Chantal Moussa, candidate à la 10ème circonscription pour la NUPES (Nouvelle Union populaire écologique et sociale), a répondu à nos questions.
Pourquoi avez-vous souhaité vous présenter aux prochaines élections législatives ?
Je me suis toujours intéressée à la politique et mobilisée dans les luttes pour la défense des services publics, des droits sociaux, de la liberté et la démocratie, et de la recherche publique.
Depuis 3 ans, je suis engagée dans la France Insoumise depuis le Liban et suis devenue responsable de la coordination pour la région. Cela m'a donné une expérience et un vécu qui font que je suis aujourd'hui en capacité de remplir la tâche exigeante de représenter mes concitoyens de la circonscription.
Cette candidature est le prolongement de mon engagement, dans une nouvelle dimension, qui me permettra de participer à l'amélioration concrète de la vie de mes concitoyens, où qu'ils vivent.
Cette candidature, elle a pour moi d'autant plus de sens que nous vivons un moment où les enjeux sont très importants, et la gauche en prend la mesure. Nous ne resterons pas spectateurs des crises politiques, sociales, démocratiques et environnementales, mais nous saurons montrer que notre famille politique a beaucoup à proposer, pour le quotidien des gens comme sur le long terme. Nous avons une grande responsabilité, et j'ai confiance dans ma capacité à l'assumer.
Quel est votre rapport avec cette circonscription ?
Je suis Franco Libanaise et vis au Liban depuis bientôt 3 ans.
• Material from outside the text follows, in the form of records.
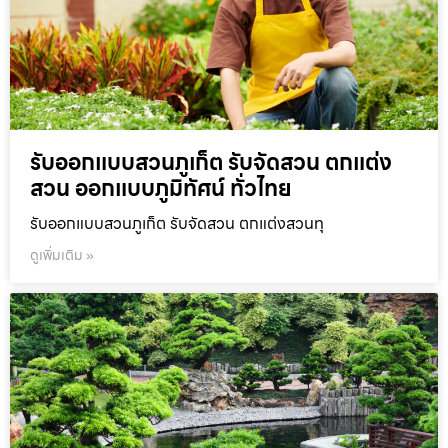
รับออกแบบสวนภูเก็ต รับจัดสวน ตกแต่ง
สวน ออกแบบภูมิทัศน์ ทั่วไทย
รับออกแบบสวนภูเก็ต รับจัดสวน ตกแต่งสวนทุ
ดูเพิ่มเติม »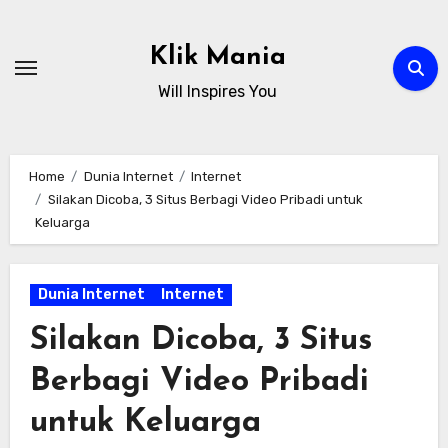
Skip
to
Klik Mania
content
Will Inspires You
Home
Dunia Internet
Internet
Silakan Dicoba, 3 Situs Berbagi Video Pribadi untuk
Keluarga
Dunia Internet
Internet
Silakan Dicoba, 3 Situs
Berbagi Video Pribadi
untuk Keluarga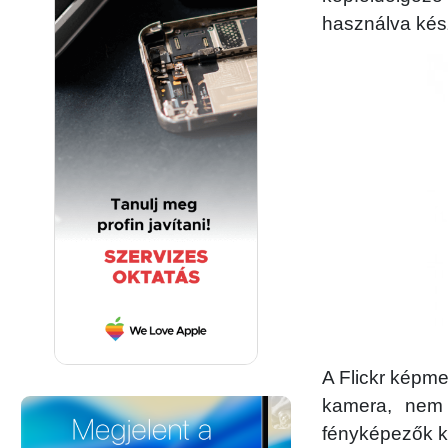
használva kész
A Flickr képme
kamera, nem
fényképezők köz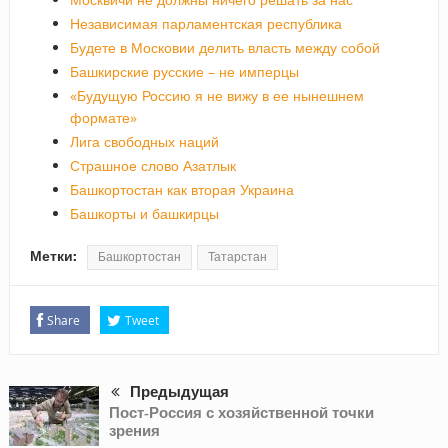
Независимая парламентская республика
Будете в Московии делить власть между собой
Башкирские русские – не имперцы
«Будущую Россию я не вижу в ее нынешнем
формате»
Лига свободных наций
Страшное слово Азатлык
Башкортостан как вторая Украина
Башкорты и башкирцы
Метки:
Башкортостан
Татарстан
Share
Tweet
Предыдущая
Пост-Россия с хозяйственной точки
зрения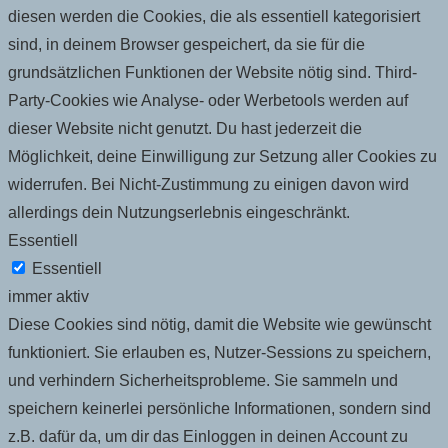
diesen werden die Cookies, die als essentiell kategorisiert
sind, in deinem Browser gespeichert, da sie für die
grundsätzlichen Funktionen der Website nötig sind. Third-
Party-Cookies wie Analyse- oder Werbetools werden auf
dieser Website nicht genutzt. Du hast jederzeit die
Möglichkeit, deine Einwilligung zur Setzung aller Cookies zu
widerrufen. Bei Nicht-Zustimmung zu einigen davon wird
allerdings dein Nutzungserlebnis eingeschränkt.
Essentiell
Essentiell
immer aktiv
Diese Cookies sind nötig, damit die Website wie gewünscht
funktioniert. Sie erlauben es, Nutzer-Sessions zu speichern,
und verhindern Sicherheitsprobleme. Sie sammeln und
speichern keinerlei persönliche Informationen, sondern sind
z.B. dafür da, um dir das Einloggen in deinen Account zu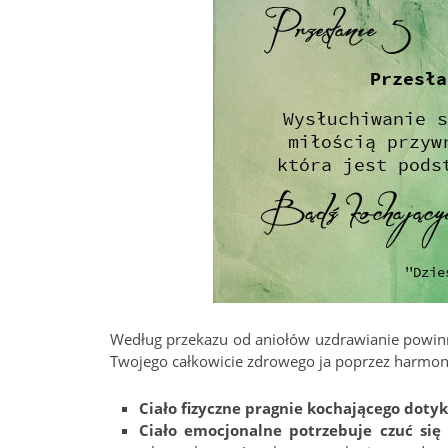
Według przekazu od aniołów uzdrawianie powin
Twojego całkowicie zdrowego ja poprzez harmoni
Ciało fizyczne pragnie kochającego dotyk
Ciało emocjonalne potrzebuje czuć się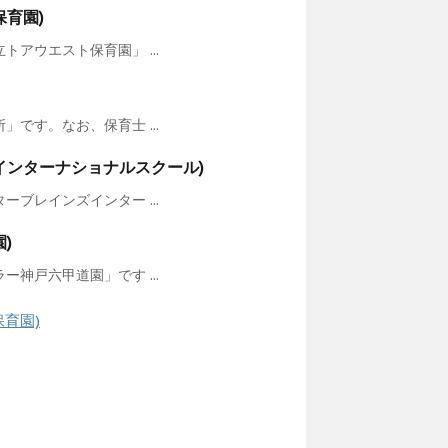
育園)
アウエスト保育園」 ...
です。なお、保育士 ...
インターナショナルスクール)
ブレインズインター ...
)
神戸六甲道園」です ...
育園)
Pour moi la question des conditions de vie et d'accès aux services pour les Français de l'étranger est donc loin d'être théorique, je la vis au quotidien. En plus de mon expérience directe, je connais cette circonscription à travers notre groupe de plusieurs dizaines de militants ou simples sympathisants qui soutiennent la NUPES et ses idées - et ce ne sont pas les idées qui manquent !
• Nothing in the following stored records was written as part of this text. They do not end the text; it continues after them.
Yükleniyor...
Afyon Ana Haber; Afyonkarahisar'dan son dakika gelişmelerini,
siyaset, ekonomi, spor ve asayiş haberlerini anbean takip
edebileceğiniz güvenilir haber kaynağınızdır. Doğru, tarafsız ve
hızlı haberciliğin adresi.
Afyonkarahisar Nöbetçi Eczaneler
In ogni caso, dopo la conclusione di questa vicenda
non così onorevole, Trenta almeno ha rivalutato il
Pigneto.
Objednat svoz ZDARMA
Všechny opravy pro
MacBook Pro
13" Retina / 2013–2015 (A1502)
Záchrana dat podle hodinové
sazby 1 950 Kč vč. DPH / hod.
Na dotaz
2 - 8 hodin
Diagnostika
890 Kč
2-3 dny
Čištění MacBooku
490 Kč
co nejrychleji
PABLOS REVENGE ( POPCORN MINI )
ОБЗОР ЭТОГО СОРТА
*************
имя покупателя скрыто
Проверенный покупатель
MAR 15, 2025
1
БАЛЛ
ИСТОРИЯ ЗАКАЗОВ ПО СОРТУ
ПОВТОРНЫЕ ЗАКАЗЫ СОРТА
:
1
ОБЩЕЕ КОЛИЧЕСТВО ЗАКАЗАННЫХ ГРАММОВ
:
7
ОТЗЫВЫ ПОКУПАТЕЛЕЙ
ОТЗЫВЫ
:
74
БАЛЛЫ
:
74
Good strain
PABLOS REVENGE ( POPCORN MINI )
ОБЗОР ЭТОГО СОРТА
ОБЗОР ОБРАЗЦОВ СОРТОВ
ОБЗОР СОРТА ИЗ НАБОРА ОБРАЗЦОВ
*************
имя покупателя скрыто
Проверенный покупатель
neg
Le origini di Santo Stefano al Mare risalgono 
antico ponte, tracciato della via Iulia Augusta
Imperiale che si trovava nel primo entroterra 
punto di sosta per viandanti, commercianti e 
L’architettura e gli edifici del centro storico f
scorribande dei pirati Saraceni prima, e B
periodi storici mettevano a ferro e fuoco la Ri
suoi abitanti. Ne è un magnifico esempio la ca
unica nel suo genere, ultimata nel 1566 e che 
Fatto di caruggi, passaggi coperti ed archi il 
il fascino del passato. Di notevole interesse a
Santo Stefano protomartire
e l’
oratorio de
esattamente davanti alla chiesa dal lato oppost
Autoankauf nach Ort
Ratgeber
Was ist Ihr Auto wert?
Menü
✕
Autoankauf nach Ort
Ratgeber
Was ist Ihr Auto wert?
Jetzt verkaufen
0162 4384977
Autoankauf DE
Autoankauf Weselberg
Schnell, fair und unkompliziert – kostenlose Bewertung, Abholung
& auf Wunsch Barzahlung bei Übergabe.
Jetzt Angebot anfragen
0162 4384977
Ils et elles viennent de partout : de Madagascar aux Emirats arabes unis, du Gabon à Djibouti. Ensemble nous discutons des sujets auxquels font face les Français.es de la circonscription, et c'est ensemble que nous constatons la destruction du système des écoles françaises, les suppressions de postes dans les consulats, ou encore la précarité partagée de nombreux.ses Français.es qui vivent et qui travaillent dans les 49 pays de la zone, et qui voient leurs liens avec la France s'affaiblir chaque année.
En quoi votre parcours est-il marqué par les préoccupations des Français de l'étranger ?
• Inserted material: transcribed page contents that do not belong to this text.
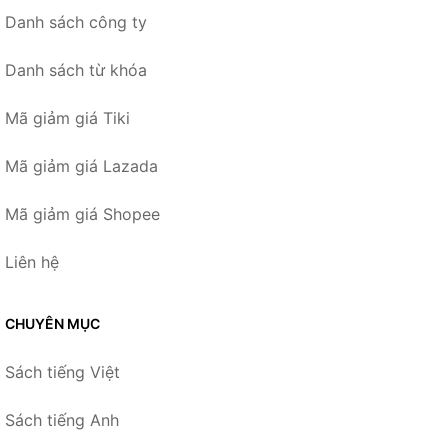
Danh sách công ty
Danh sách từ khóa
Mã giảm giá Tiki
Mã giảm giá Lazada
Mã giảm giá Shopee
Liên hệ
CHUYÊN MỤC
Sách tiếng Việt
Sách tiếng Anh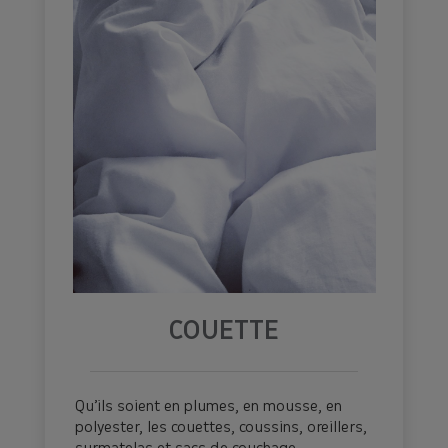
COUETTE
Qu’ils soient en plumes, en mousse, en
polyester, les couettes, coussins, oreillers,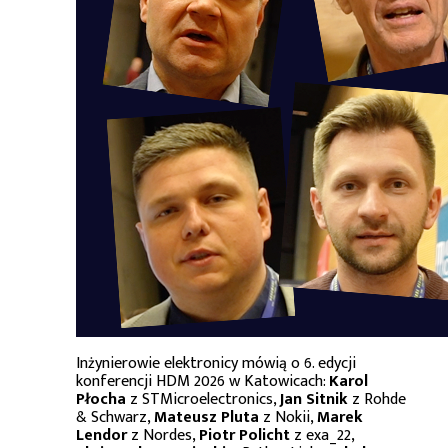
Inżynierowie elektronicy mówią o 6. edycji
konferencji HDM 2026 w Katowicach:
Karol
Płocha
z STMicroelectronics,
Jan Sitnik
z Rohde
& Schwarz,
Mateusz Pluta
z Nokii,
Marek
Lendor
z Nordes,
Piotr Policht
z exa_22,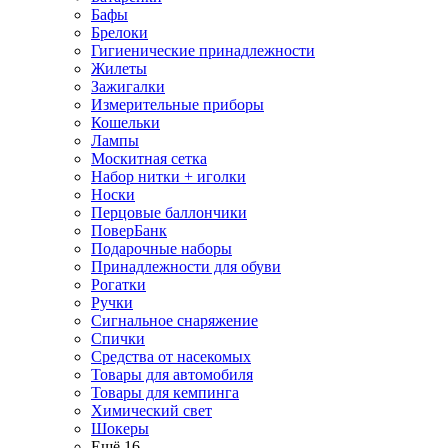
Бафы
Брелоки
Гигиенические принадлежности
Жилеты
Зажигалки
Измерительные приборы
Кошельки
Лампы
Москитная сетка
Набор нитки + иголки
Носки
Перцовые баллончики
ПоверБанк
Подарочные наборы
Принадлежности для обуви
Рогатки
Ручки
Сигнальное снаряжение
Спички
Средства от насекомых
Товары для автомобиля
Товары для кемпинга
Химический свет
Шокеры
Ещё 16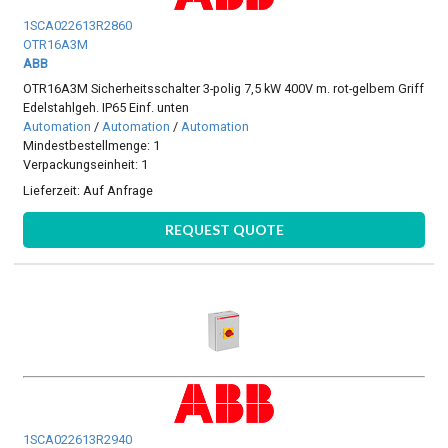
1SCA022613R2860
OTR16A3M
ABB
OTR16A3M Sicherheitsschalter 3-polig 7,5 kW 400V m. rot-gelbem Griff
Edelstahlgeh. IP65 Einf. unten
Automation
/
Automation
/
Automation
Mindestbestellmenge: 1
Verpackungseinheit: 1
Lieferzeit:
Auf Anfrage
REQUEST QUOTE
1SCA022613R2940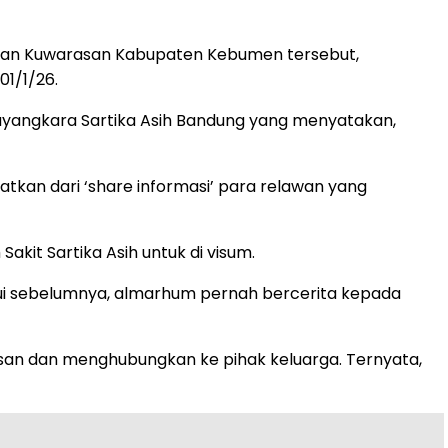
matan Kuwarasan Kabupaten Kebumen tersebut,
01/1/26.
ayangkara Sartika Asih Bandung yang menyatakan,
kan dari ‘share informasi’ para relawan yang
kit Sartika Asih untuk di visum.
ahui sebelumnya, almarhum pernah bercerita kepada
usan dan menghubungkan ke pihak keluarga. Ternyata,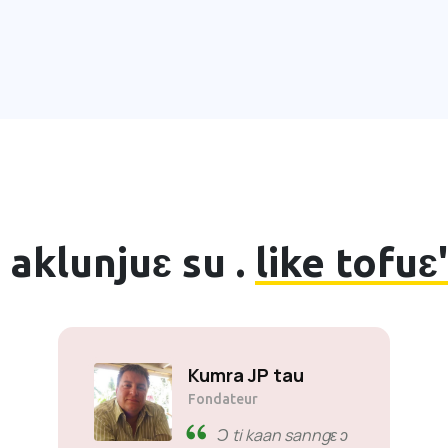
i aklunjuɛ su .
like tofuɛ
Kumra JP tau
Fondateur
Ɔ ti kaan sanngɛ ɔ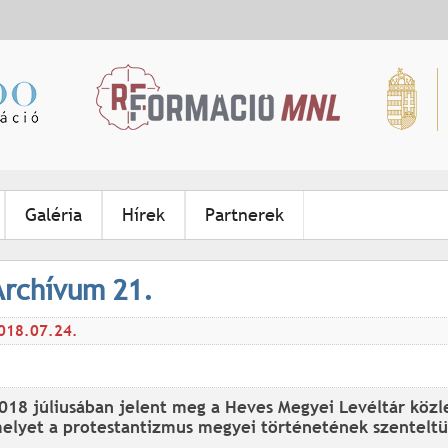
Jump to navigation
Galéria
Hírek
Partnerek
Archívum 21.
018.07.24.
018 júliusában jelent meg a Heves Megyei Levéltár köz
elyet a protestantizmus megyei történetének szenteltü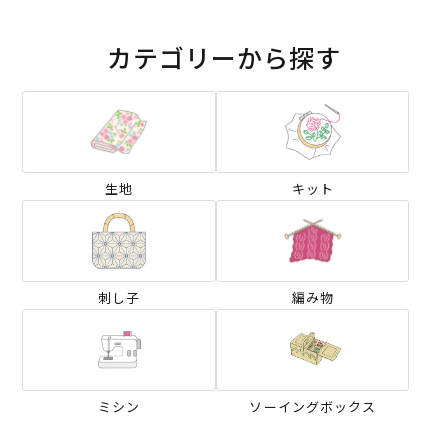
カテゴリーから探す
生地
キット
刺し子
編み物
ミシン
ソーイングボックス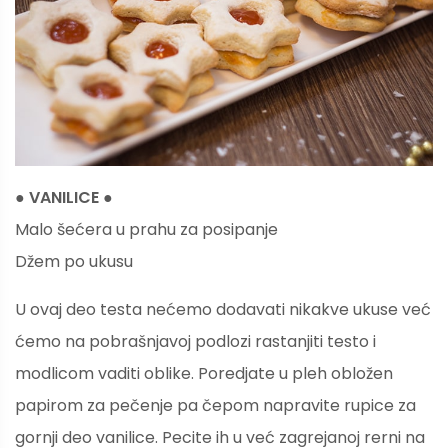
● VANILICE ●
Malo šećera u prahu za posipanje
Džem po ukusu
U ovaj deo testa nećemo dodavati nikakve ukuse već
ćemo na pobrašnjavoj podlozi rastanjiti testo i
modlicom vaditi oblike. Poredjate u pleh obložen
papirom za pečenje pa čepom napravite rupice za
gornji deo vanilice. Pecite ih u već zagrejanoj rerni na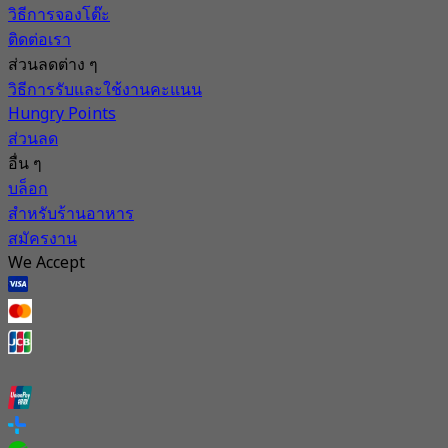
วิธีการจองโต๊ะ
ติดต่อเรา
ส่วนลดต่าง ๆ
วิธีการรับและใช้งานคะแนน
Hungry Points
ส่วนลด
อื่น ๆ
บล็อก
สำหรับร้านอาหาร
สมัครงาน
We Accept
Mon parcours est justement celui d'une binationale, Française de l'étranger, Libanaise de France, situation de passerelle entre des pays différents, que vivent beaucoup de nos concitoyens de l'étranger. À ce titre, je tiens aux relations économiques, culturelles, politiques et sociales entre la France et l'étranger, qui sont une richesse pour les pays de la zone, mais surtout pour la France.
C'est aussi un parcours de chercheuse en sciences, qui a vu les moyens de la recherche s'amenuiser, à un moment aussi critique pour la planète, c'est la mauvaise direction à prendre ! Nous le constatons toutes et tous dans la circonscription : les sécheresses sont de plus en plus dures et menacent notre accès à l'eau potable, la mer est toujours plus polluée, ce qui menace notre santé et la biodiversité de nos côtes, les saisons sont de plus en plus imprévisibles et cette situation menace notre sécurité alimentaire à tou.te.s ! Cela, je le vois et le vis au Liban, mais ces problèmes se retrouvent partout dans le monde, comme les problèmes de corruption et d'ingérences étrangères, qui pèsent sur les conditions de vie des tous les résidents, y compris les Français.es.
J'aime répéter que pour moi, il y a deux façons de changer le monde : la politique et la science ! C'est pour cela que j'ai tenu à avoir ces deux engagements, via ma thèse de doctorat en chimie, et mon implication continue pour la société.
Comment voyez-vous le mandat de députée ?
Je vois cela comme un mandat de proximité et de représentation. Je serai tenue d'écouter les préoccupations des citoyens de la circonscription, et je compte pour cela entre autres sur le réseau important qui existe déjà dans cette campagne, constitué par la base et couvrant très bien la circonscription. Je veux permettre de traduire ces préoccupations en propositions de lois et d'amendements, mais aussi permettre à mes collègues député.e.s et au gouvernement de comprendre la situation spécifique des Français.es de l'étranger.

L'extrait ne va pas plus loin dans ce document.